> [Exercise prompt] Rewrite the text of the entries below, changing "octobre" to "novembre" and leaving everything else unchanged. Leave the pictures out of your answer.

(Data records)
________________________

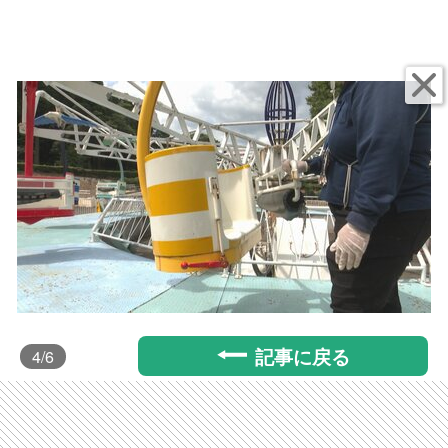
記事に戻る
4
/6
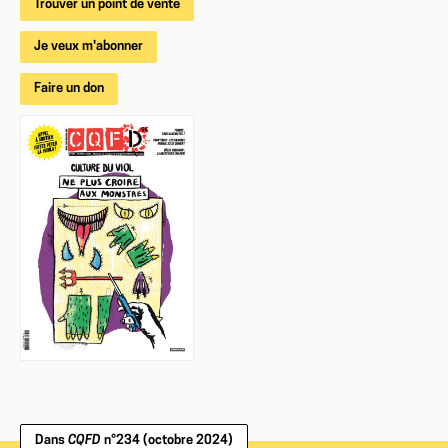
Trouver un point de vente
Je veux m'abonner
Faire un don
Dans
CQFD
n°234 (octobre 2024)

________________________

> [Solved exercise]
記事に戻る
4
/6
Trouver un point de vente
Je veux m'abonner
Faire un don
Dans
CQFD
n°234 (novembre 2024)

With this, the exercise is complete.